* **Data shown**
-.-.-

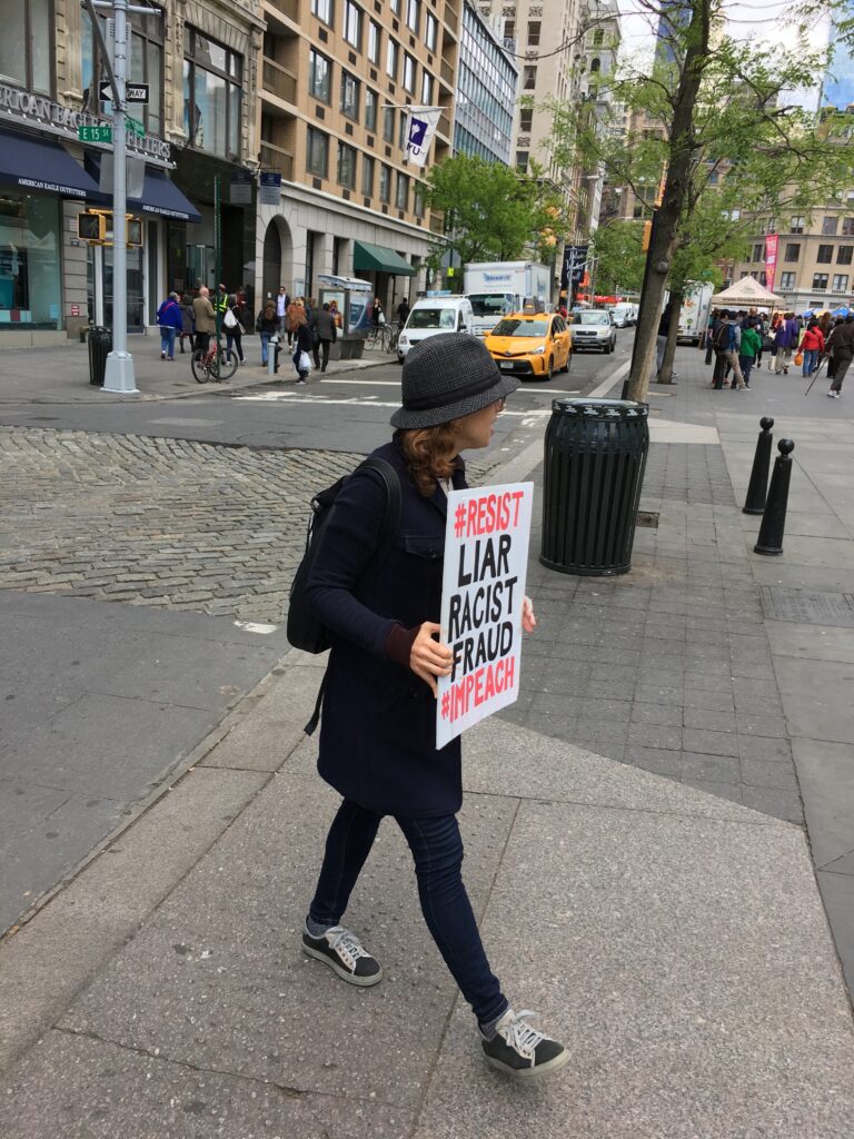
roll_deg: -3.2
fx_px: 954
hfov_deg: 48.2
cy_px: 570
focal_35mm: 29
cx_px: 427
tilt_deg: -16.8
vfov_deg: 61.7
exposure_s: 1/444
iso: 25
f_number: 2.2
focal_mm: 4.15
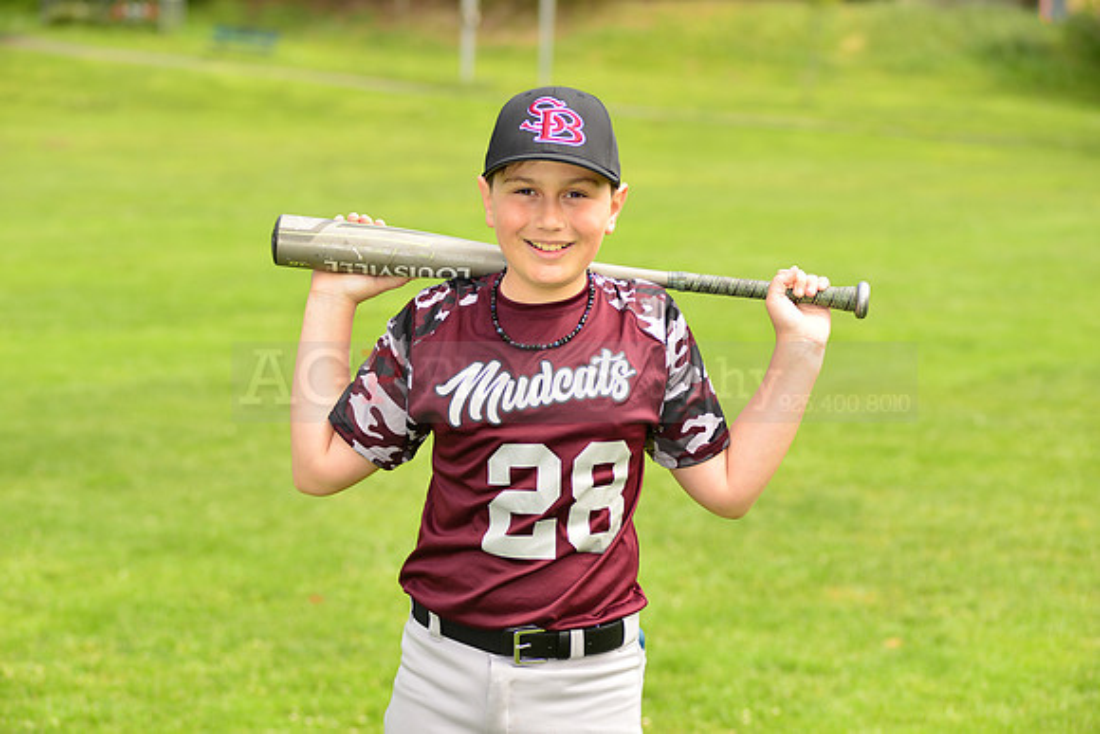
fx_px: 3056
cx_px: 550
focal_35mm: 100
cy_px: 367
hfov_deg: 20.4
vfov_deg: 13.7
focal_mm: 100
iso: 100
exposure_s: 1/250
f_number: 5
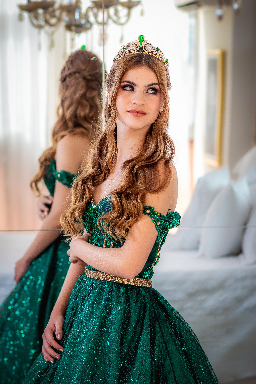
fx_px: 1360
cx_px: 128
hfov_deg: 10.8
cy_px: 192
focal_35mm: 128
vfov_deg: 16.1
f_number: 3.2
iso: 100
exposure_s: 1/200
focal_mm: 85
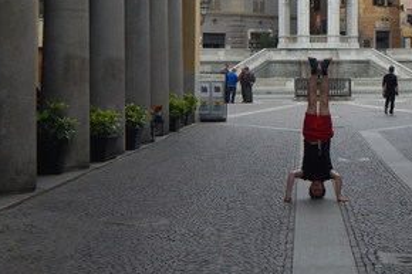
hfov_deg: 22.1
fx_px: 1029
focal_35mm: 90
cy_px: 26
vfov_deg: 15.0
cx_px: 366
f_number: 4.1
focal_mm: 8.4
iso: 125
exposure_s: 1/320
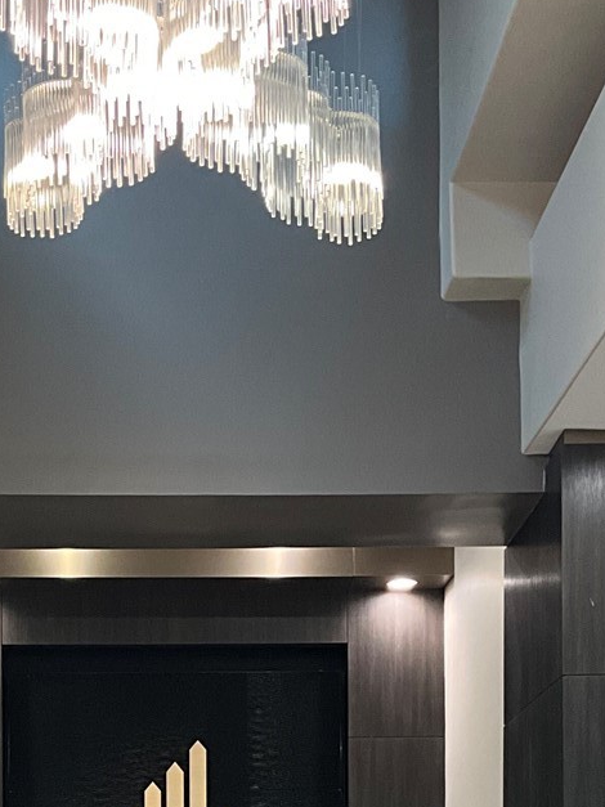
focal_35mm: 74
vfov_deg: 24.1
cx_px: 167
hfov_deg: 19.8
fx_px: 1725
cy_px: 950
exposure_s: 1/60
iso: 100
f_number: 1.8
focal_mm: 3
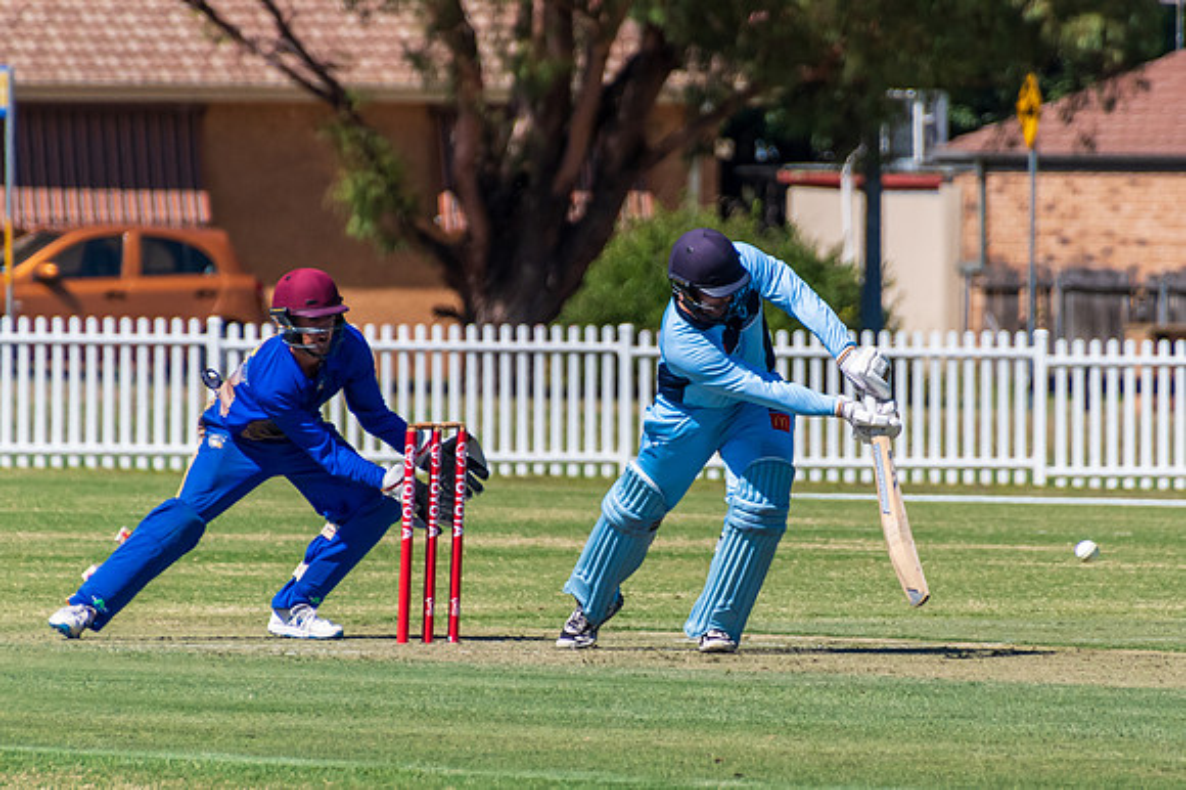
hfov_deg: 2.3
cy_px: 329
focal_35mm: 880
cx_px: 664
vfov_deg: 1.6
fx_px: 28977
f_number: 6.3
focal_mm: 400
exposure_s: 1/2500
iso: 400
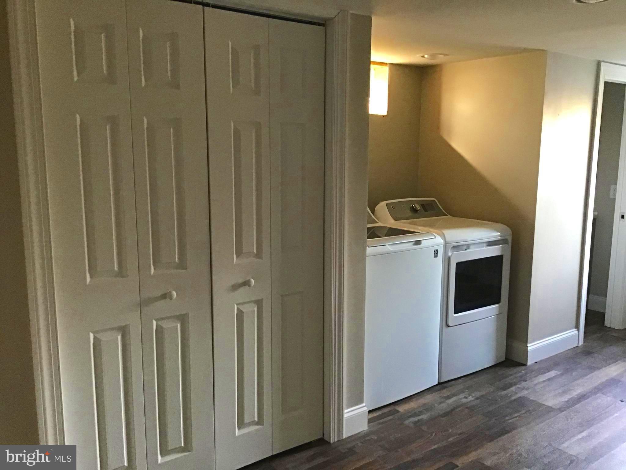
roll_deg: -1.2
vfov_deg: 45.4
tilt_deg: -8.7
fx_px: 561
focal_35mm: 31
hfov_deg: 58.4
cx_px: 313
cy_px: 235
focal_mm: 3.3
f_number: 2.4
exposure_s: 1/24
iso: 250
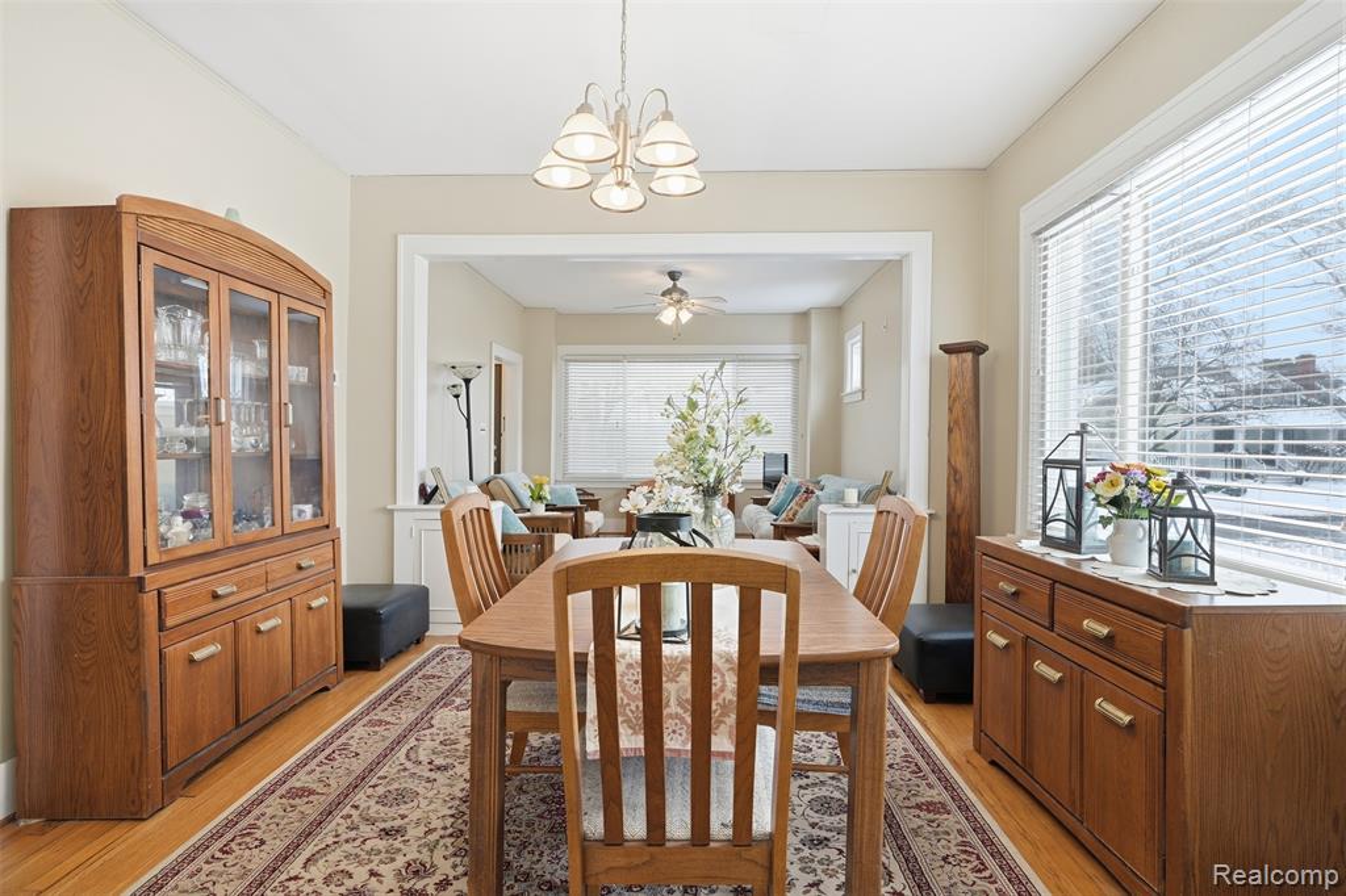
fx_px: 635
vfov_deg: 70.4
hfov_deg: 93.3
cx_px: 673
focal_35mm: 17
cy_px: 448
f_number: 8
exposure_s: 1/400
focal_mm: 17
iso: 400
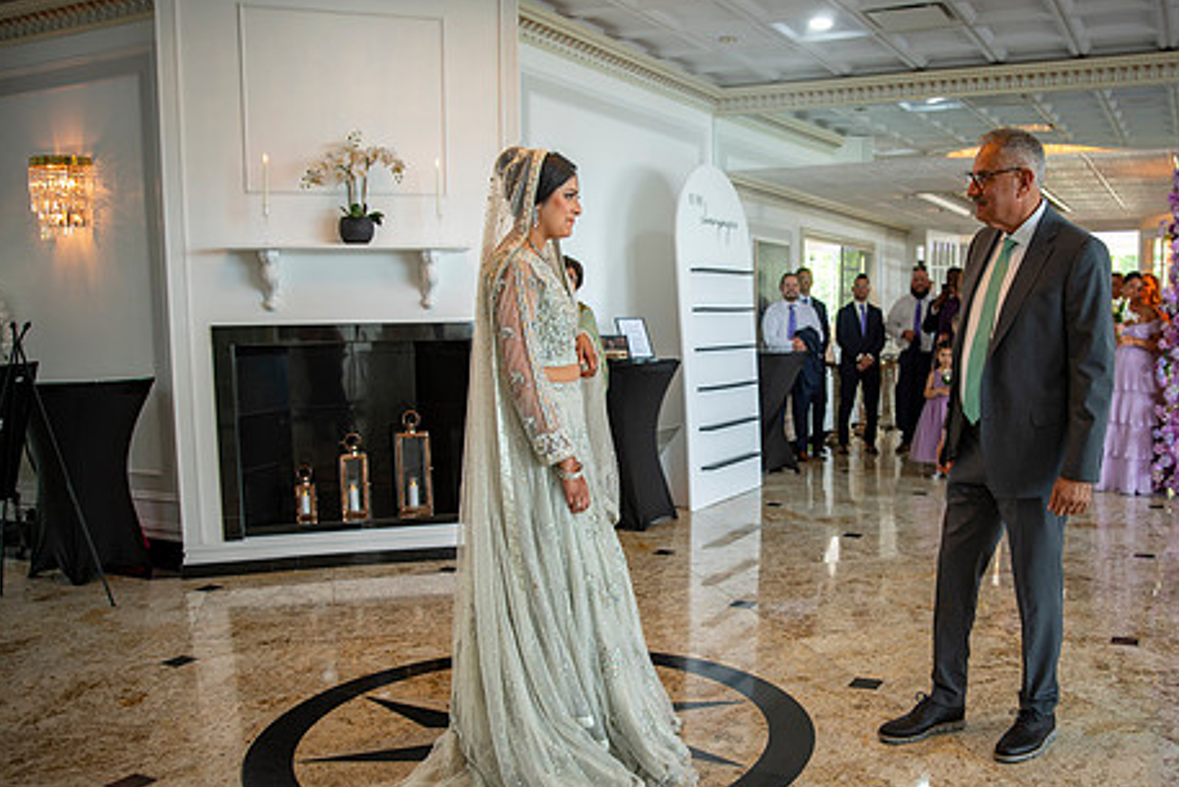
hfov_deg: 58.0
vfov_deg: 41.1
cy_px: 440
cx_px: 729
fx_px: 1048
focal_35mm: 32
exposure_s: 1/80
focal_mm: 24
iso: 200
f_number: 2.8
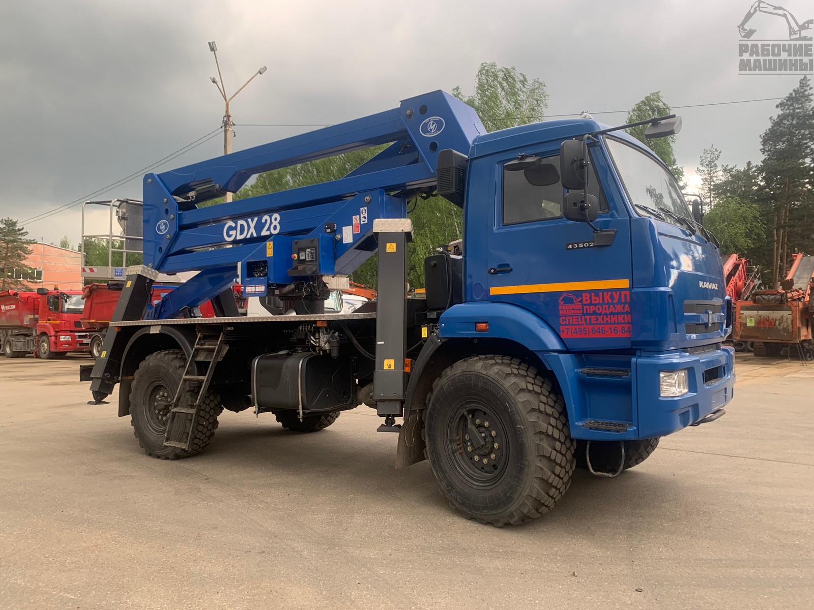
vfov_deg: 53.1
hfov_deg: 67.3
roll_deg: -1.4
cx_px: 407
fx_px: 611
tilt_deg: +4.5
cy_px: 305
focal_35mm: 26
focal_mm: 4.25
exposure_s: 1/121
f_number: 1.8
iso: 40
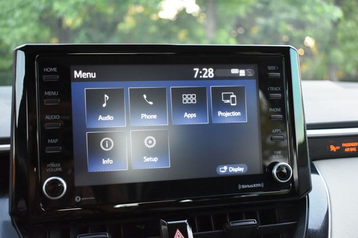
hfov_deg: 43.6
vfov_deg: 29.8
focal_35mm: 45
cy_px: 119
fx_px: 447
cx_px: 179
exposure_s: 1/125
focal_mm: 30
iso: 2000
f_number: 4.2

-.-.-

* **Exercise description**
The finished copy should match the data above word for word and contain no pictures.

* **Response to this exercise**
roll_deg: -3.2
fx_px: 954
hfov_deg: 48.2
cy_px: 570
focal_35mm: 29
cx_px: 427
tilt_deg: -16.8
vfov_deg: 61.7
exposure_s: 1/444
iso: 25
f_number: 2.2
focal_mm: 4.15
fx_px: 3056
cx_px: 550
focal_35mm: 100
cy_px: 367
hfov_deg: 20.4
vfov_deg: 13.7
focal_mm: 100
iso: 100
exposure_s: 1/250
f_number: 5
fx_px: 1360
cx_px: 128
hfov_deg: 10.8
cy_px: 192
focal_35mm: 128
vfov_deg: 16.1
f_number: 3.2
iso: 100
exposure_s: 1/200
focal_mm: 85
hfov_deg: 22.1
fx_px: 1029
focal_35mm: 90
cy_px: 26
vfov_deg: 15.0
cx_px: 366
f_number: 4.1
focal_mm: 8.4
iso: 125
exposure_s: 1/320
focal_35mm: 74
vfov_deg: 24.1
cx_px: 167
hfov_deg: 19.8
fx_px: 1725
cy_px: 950
exposure_s: 1/60
iso: 100
f_number: 1.8
focal_mm: 3
hfov_deg: 2.3
cy_px: 329
focal_35mm: 880
cx_px: 664
vfov_deg: 1.6
fx_px: 28977
f_number: 6.3
focal_mm: 400
exposure_s: 1/2500
iso: 400
roll_deg: -1.2
vfov_deg: 45.4
tilt_deg: -8.7
fx_px: 561
focal_35mm: 31
hfov_deg: 58.4
cx_px: 313
cy_px: 235
focal_mm: 3.3
f_number: 2.4
exposure_s: 1/24
iso: 250
fx_px: 635
vfov_deg: 70.4
hfov_deg: 93.3
cx_px: 673
focal_35mm: 17
cy_px: 448
f_number: 8
exposure_s: 1/400
focal_mm: 17
iso: 400
hfov_deg: 58.0
vfov_deg: 41.1
cy_px: 440
cx_px: 729
fx_px: 1048
focal_35mm: 32
exposure_s: 1/80
focal_mm: 24
iso: 200
f_number: 2.8
vfov_deg: 53.1
hfov_deg: 67.3
roll_deg: -1.4
cx_px: 407
fx_px: 611
tilt_deg: +4.5
cy_px: 305
focal_35mm: 26
focal_mm: 4.25
exposure_s: 1/121
f_number: 1.8
iso: 40
hfov_deg: 43.6
vfov_deg: 29.8
focal_35mm: 45
cy_px: 119
fx_px: 447
cx_px: 179
exposure_s: 1/125
focal_mm: 30
iso: 2000
f_number: 4.2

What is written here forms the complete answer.